Por JULIO TÚPAC CABELLO
Tenga cuidado. Si su opinión es inesperada o tuvo una emoción distinta a la de todos los demás. Si observa que esa persona interpreta una situación muy distinta a la que el resto de los mortales. Si se ríe cuando nadie más. Puede que usted esté en presencia de un outsider.
Los outsiders son personas que tienen una mirada del mundo —o ciertas miradas para cierta parte del mundo— que dista lo suficientemente de los demás como para que su relación con éste sea harto diferenciada. Visto así, de alguna manera todos somos outsiders. Pero hay algunos que tienen este rasgo aún más pronunciado que el común. O, al menos, una parte del tiempo.
Porque tienen un bagaje histórico-simbólico personal que les ha entrenado para sentir que no pertenecen y/o porque la circunstancia que les toca no les es propia, por lo que les está dado ver lo que a los que están involucrados con dicha circunstancia les es imposible por la cercanía: los outsiders suelen mirar la realidad, como decían en otros tiempos los publicistas, “outofthe box”.
El problema, o la virtud, el caso, es que para un outsider ver lo que no está a la vista de los demás es un given, algo que le está dado. Resulta con frecuencia vistoso, aunque también con frecuencia omite considerar lo que a la mayoría de los que se sienten dentro del hecho aludido les impide ver lo que él ve.

TAREA DE TRABAJO 1:
Según el texto sobre los outsiders, ¿qué es para un outsider ver lo que no está a la vista de los demás?
TAREA DE TRABAJO 2:
Reproduzca el fragmento del texto sobre los outsiders que comienza en "Los outsiders son" y termina en "parte del tiempo.", ambos incluidos.
TAREA DE TRABAJO 3:
Resuma el texto sobre los outsiders en dos oraciones.

(Filas del conjunto de datos)
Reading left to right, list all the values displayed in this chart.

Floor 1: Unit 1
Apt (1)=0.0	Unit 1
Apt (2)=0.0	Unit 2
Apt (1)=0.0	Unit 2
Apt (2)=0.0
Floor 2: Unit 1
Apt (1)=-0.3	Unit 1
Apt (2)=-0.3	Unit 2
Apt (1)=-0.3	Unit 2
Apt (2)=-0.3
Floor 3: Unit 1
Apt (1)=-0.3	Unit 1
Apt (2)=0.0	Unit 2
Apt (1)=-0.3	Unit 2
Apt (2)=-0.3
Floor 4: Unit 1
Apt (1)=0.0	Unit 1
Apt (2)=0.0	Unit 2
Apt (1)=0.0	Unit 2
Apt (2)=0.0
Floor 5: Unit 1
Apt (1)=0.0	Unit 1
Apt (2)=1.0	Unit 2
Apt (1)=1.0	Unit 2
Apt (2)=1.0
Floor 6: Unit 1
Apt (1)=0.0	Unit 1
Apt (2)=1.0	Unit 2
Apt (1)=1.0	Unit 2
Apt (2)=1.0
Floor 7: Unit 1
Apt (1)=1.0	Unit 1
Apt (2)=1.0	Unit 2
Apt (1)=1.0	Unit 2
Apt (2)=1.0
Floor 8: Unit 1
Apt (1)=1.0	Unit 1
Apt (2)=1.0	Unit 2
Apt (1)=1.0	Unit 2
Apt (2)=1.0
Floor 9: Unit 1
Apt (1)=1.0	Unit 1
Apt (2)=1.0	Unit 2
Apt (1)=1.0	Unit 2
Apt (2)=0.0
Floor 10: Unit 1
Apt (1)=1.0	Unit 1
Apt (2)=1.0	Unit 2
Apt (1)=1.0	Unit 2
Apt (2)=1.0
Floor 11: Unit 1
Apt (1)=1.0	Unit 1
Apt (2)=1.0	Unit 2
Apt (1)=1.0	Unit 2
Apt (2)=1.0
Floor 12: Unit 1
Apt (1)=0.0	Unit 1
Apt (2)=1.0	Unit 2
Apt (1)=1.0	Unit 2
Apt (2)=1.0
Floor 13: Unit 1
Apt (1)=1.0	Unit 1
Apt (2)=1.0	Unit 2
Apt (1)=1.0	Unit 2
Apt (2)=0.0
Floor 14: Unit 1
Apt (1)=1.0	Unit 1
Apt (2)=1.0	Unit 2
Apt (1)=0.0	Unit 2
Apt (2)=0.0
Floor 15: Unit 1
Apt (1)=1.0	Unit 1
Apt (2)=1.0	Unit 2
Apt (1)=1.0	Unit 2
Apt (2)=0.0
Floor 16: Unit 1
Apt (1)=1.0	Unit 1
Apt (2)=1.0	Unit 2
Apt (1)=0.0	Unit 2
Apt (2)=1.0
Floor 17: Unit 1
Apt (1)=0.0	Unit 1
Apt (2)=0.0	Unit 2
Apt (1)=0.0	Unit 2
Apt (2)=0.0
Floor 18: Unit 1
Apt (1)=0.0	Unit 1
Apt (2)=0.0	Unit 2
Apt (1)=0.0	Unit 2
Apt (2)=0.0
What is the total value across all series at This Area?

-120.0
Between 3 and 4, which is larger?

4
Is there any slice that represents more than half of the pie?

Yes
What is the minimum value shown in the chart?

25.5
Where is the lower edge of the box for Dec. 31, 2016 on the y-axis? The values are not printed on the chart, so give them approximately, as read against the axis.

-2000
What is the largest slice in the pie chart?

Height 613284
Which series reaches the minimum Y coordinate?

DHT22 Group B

SOLUCIÓN 1:
Es un given, algo que le está dado.

SOLUCIÓN 2:
Los outsiders son personas que tienen una mirada del mundo —o ciertas miradas para cierta parte del mundo— que dista lo suficientemente de los demás como para que su relación con éste sea harto diferenciada. Visto así, de alguna manera todos somos outsiders. Pero hay algunos que tienen este rasgo aún más pronunciado que el común. O, al menos, una parte del tiempo.

SOLUCIÓN 3:
Los outsiders son personas cuya mirada del mundo dista lo suficiente de la de los demás como para que su relación con este sea muy diferenciada, un rasgo que algunos tienen más pronunciado que el común. Por su bagaje personal o porque la circunstancia no les es propia, ven lo que otros no pueden ver por la cercanía, aunque con frecuencia omiten considerar lo que impide a la mayoría ver lo que ellos ven.